Custom Language Compiler
This computer cannot accept normal instructions, which means I had to write a compiler that can produce the special kind of assembly language that the computer can execute. Rather than compile an existing language, I made a very barebones language that I named K. The language is first tokenized, and then interpreted into an intermediate structure which can be very quickly turned into my assembly. For more about parsing, see the proof software project.
The intermediate structure representation of the program is a tree. For this simplified language, there are expression nodes and structure nodes. The root node of the program is a structure node. Structure nodes are for blocks of code such as loops, conditionals, variable declarations, assignments, and functions. Expression nodes are for connectives within an expression such as addition, subtraction, variable reference, and the like.
- Variable declarations are the simplest structure node. They are made to chain together and do not become assembly language, only influence the stack, which changes the way later structures are parsed.
- Assignments are the next structure node. I make assignment a structure rather than an expression to simplify the language. They translate very simply- they just evaluate the expressions they contain into the variable.
- Conditionals are simple, too. First, they evaluate their expression into the C buffer. Then, they generate an SKP instruction for the C buffer followed by a SET instruction to the instruction counter (essentially a JMP). Then, the conditional’s body is evaluated. Now that the number of instructions that the body evaluates to is known, the JMP instruction is revisited to set its destination.
- Loops are similar to conditionals.
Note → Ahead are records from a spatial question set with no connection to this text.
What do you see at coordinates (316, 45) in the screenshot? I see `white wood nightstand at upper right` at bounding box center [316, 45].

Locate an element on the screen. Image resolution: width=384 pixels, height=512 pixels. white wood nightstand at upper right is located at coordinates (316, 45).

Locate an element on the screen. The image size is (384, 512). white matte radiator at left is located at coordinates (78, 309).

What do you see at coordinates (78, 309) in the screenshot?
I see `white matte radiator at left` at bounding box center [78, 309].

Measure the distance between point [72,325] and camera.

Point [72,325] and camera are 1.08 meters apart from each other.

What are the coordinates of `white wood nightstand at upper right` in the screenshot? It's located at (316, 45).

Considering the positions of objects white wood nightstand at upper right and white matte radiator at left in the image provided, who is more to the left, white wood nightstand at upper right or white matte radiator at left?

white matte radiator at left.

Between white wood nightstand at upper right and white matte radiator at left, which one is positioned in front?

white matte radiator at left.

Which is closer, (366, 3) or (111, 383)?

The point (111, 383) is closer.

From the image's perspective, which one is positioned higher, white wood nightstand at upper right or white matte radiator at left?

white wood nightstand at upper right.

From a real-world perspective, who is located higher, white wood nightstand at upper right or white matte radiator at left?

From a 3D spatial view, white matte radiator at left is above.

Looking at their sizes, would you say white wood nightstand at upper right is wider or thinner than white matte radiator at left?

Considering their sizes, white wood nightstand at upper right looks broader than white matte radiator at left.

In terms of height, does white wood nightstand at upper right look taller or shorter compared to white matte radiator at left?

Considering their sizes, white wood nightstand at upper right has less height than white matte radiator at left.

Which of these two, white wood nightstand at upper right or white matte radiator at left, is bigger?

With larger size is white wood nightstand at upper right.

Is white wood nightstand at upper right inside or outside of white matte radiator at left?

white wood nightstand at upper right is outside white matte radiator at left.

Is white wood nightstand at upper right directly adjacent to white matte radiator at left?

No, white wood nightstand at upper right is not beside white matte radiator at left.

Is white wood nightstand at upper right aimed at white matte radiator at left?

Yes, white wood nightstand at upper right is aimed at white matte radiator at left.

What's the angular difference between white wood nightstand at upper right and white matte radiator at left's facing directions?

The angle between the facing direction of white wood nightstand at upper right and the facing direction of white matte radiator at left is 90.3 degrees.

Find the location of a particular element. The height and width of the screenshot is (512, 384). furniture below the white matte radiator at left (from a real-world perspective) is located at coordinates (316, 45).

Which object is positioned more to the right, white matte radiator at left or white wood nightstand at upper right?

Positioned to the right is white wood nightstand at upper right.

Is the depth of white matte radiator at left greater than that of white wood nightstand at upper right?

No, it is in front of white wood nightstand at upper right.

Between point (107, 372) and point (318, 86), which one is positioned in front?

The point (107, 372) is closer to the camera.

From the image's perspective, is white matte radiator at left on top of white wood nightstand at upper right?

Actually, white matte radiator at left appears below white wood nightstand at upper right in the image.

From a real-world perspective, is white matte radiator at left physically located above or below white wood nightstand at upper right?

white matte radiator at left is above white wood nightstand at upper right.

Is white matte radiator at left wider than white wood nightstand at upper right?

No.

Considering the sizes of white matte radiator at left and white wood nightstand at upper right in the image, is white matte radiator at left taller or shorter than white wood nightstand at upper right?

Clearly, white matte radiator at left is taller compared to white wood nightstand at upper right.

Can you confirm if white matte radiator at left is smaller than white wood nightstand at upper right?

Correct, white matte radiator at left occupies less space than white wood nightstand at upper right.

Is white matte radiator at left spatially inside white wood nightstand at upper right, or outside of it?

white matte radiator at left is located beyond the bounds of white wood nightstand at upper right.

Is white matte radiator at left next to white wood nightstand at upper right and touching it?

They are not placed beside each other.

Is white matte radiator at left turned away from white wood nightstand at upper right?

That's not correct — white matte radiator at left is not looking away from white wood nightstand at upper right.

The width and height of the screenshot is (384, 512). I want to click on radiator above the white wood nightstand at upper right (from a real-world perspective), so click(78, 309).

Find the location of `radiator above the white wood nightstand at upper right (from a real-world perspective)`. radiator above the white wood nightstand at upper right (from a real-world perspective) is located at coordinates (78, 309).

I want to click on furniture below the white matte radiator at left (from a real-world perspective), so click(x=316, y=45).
They have another JMP instruction added after the body instructions that sends the counter back to just before the expression is evaluated.
- Function declarations turn into a JMP instruction to ensure that the function doesn’t run when it is declared, and then each parameter turns into a variable declaration on the stack. When the function is called, any arguments will be evaluated into the first words onto the stack.
As opposed to structure nodes, expression nodes are given locations to leave the expression result, be it a buffer or a location in RAM. This is how assignments work; all they do is pass the variable’s location along to their expressions. When the location is in RAM, the program assumes that the address buffer will be left at that location after the expression finishes.
- Constants are the simplest expression nodes. They turn into SET instructions.
- Variables are much more complicated. Each time the program wants to access a variable on the stack, it must add the stack offset to the variable’s position relative to it, and set the address buffer to the result. When looking at the instructions generated by my compiler, most of the computer’s work happens to be shuffling buffers for this purpose. If I were building the computer over again, I’d change the address buffer to be two buffers connected by a full adder. That way, one buffer could contain the stack offset, cutting out ~70% of each program’s instructions. Allowing one of those buffers to be read from would improve it even more, providing a more elegant way to increase or decrease the stack offset.
- While parsing binary expressions, an additional offset on top of the stack offset is incremented to allow words to be temporarily stored in memory, if they need to be. The following flowchart describes the optimizations done to a binary expression (if possible)
- The program also introduces two operators for clamping values from 16 bit integer range to a 1 or 0. Essentially, a ‘truthiness’ test, and an inverse truthiness test.
- The program also supports reference and dereference operators. Pointers are the same data type as any other word, and there are no protections to ensure that the machine doesn’t change memory in use by the OS. Reference operators are are turned into constants.
- Function calls must add onto the stack offset, leave the current position in instructions in ram, and then evaluate each of its parameter expressions into the stack variables they correspond to inside the function’s scope. After that, the function jumps to the function’s position in the instructions. Once the function reaches its return statement, it subtracts from the stack and leaves the function’s return value in the C buffer.
- I was originally going to implement a heap with memory allocation and reallocation operators, but I realized that each one would turn into a lot of instructions and ram usage. The computer’s ALU occasionally mishandles operations, so small programs will execute fine, but any program over 80 operations isn’t worth trying. I spent a long time trying to fix that problem, because it would allow me to create a whole OS for the system, but the project got pushed to the wayside when summer ended.